In 1974, when Park was only 23, her mother was tragically killed in an assassination attempt on Park’s father, who at the time was South Korea’s third president. Shortly after the assassination, the elder Choi sent several letters to the grieving Park, claiming that the soul of her dead mother had visited him in dreams and that Park could commune with her mother through him. The vulnerable Park took the bait, and the elder Choi soon became a trusted spiritual guide to the young woman.

Choi quickly went about exploiting his new relationship with Park to line his own pockets, setting up various charity foundations that in practice operated as little more than slush funds. When Park’s father was killed in yet another assassination attempt in 1979 and a new leader swept into power, Park, now an orphan, became almost completely reliant on Choi, helping him run the various foundations he had set up during her father’s reign.

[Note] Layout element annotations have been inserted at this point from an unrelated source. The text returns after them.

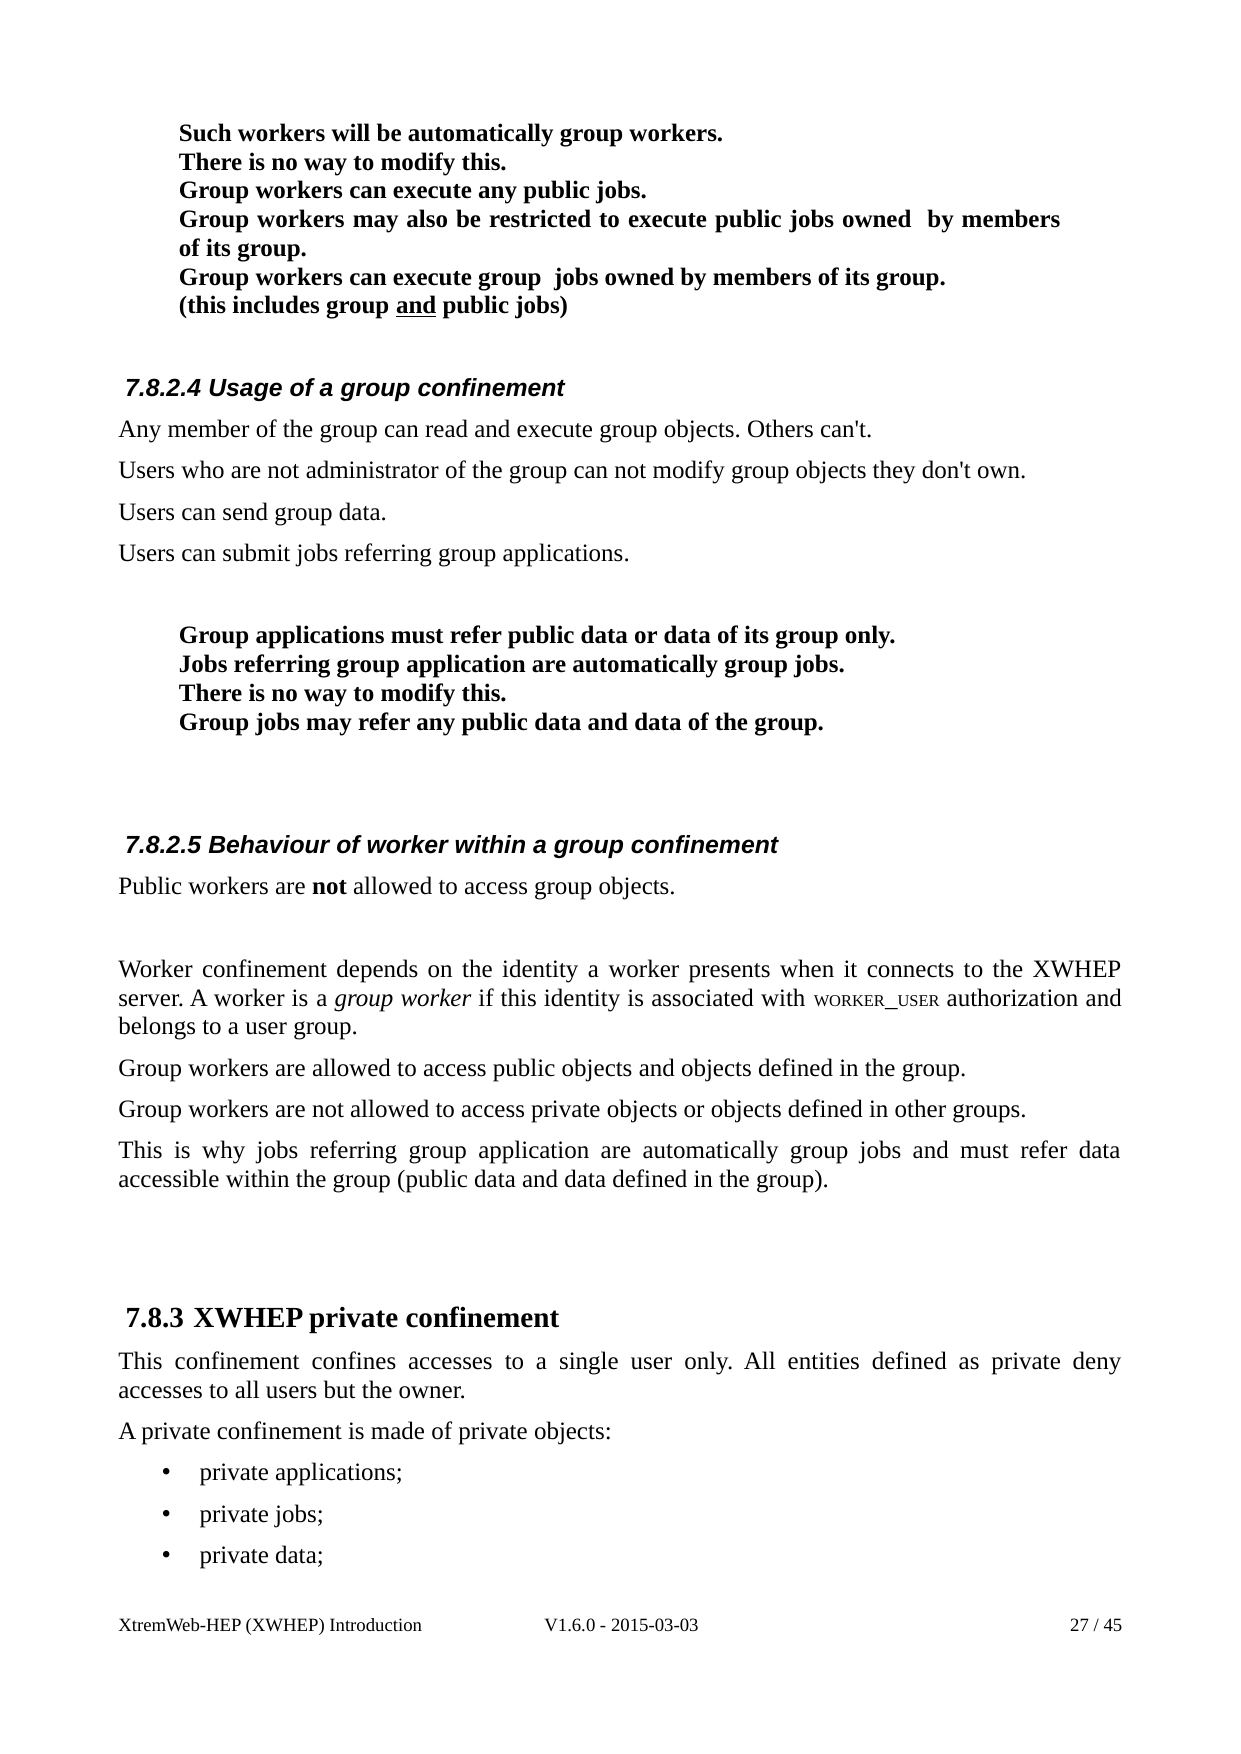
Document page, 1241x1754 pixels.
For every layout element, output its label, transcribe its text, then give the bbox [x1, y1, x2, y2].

list private applications; [162, 1457, 1122, 1486]
text Group jobs may refer any public data and data of the group. [179, 707, 1061, 735]
subtitle XWHEP private confinement [118, 1300, 1122, 1334]
subtitle Behaviour of worker within a group confinement [118, 830, 1122, 859]
text There is no way to modify this. [179, 147, 1061, 176]
text Group workers are not allowed to access private objects or objects defined in other groups. [118, 1094, 1122, 1123]
text Users who are not administrator of the group can not modify group objects they don't own. [118, 455, 1122, 484]
list private jobs; [162, 1499, 1122, 1527]
text Users can submit jobs referring group applications. [118, 538, 1122, 567]
text Any member of the group can read and execute group objects. Others can't. [118, 414, 1122, 443]
text Group workers can execute any public jobs. [179, 176, 1061, 204]
text Jobs referring group application are automatically group jobs. [179, 649, 1061, 678]
text Group workers are allowed to access public objects and objects defined in the group. [118, 1053, 1122, 1081]
text (this includes group and public jobs) [179, 291, 1061, 319]
text Group workers can execute group jobs owned by members of its group. [179, 262, 1061, 291]
text A private confinement is made of private objects: [118, 1416, 1122, 1445]
text Group applications must refer public data or data of its group only. [179, 620, 1061, 649]
list private data; [162, 1540, 1122, 1569]
subtitle Usage of a group confinement [118, 373, 1122, 402]
text Public workers are not allowed to access group objects. [118, 871, 1122, 900]
text This confinement confines accesses to a single user only. All entities defined as private deny accesses to all users but the owner. [118, 1346, 1122, 1404]
text There is no way to modify this. [179, 678, 1061, 707]
text Group workers may also be restricted to execute public jobs owned by members of its group. [179, 204, 1061, 262]
text This is why jobs referring group application are automatically group jobs and must refer data accessible within the group (public data and data defined in the group). [118, 1135, 1122, 1193]
text Worker confinement depends on the identity a worker presents when it connects to the XWHEP server. A worker is a group worker if this identity is associated with worker_user authorization and belongs to a user group. [118, 954, 1122, 1040]
text Such workers will be automatically group workers. [179, 118, 1061, 147]
text Users can send group data. [118, 497, 1122, 525]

When the elder Choi finally died in 1994, his daughter took over her father’s role as Park’s spiritual guide, caretaker, and trusted confidante. And there she remained throughout Park’s own meteoric political rise — all the way to the Blue House, the presidential mansion.

In one of several emotional public apologies Park issued in recent weeks in the wake of the scandal, the president explained, “Living on my own, I had no one to help me with the many private affairs that needed taking care of, so I turned to Choi Soon-sil, whom I have known a long time, for help.” Park, who has never married, said it was “loneliness” that had driven her to lean on the younger Choi’s friendship and guidance.

But it seems the younger Choi didn’t just inherit her father’s spiritual role in Park’s life — she also inherited his role as a talented grifter, leveraging her power and access to the president to fund the nonprofit foundations under her control, just as her father had done.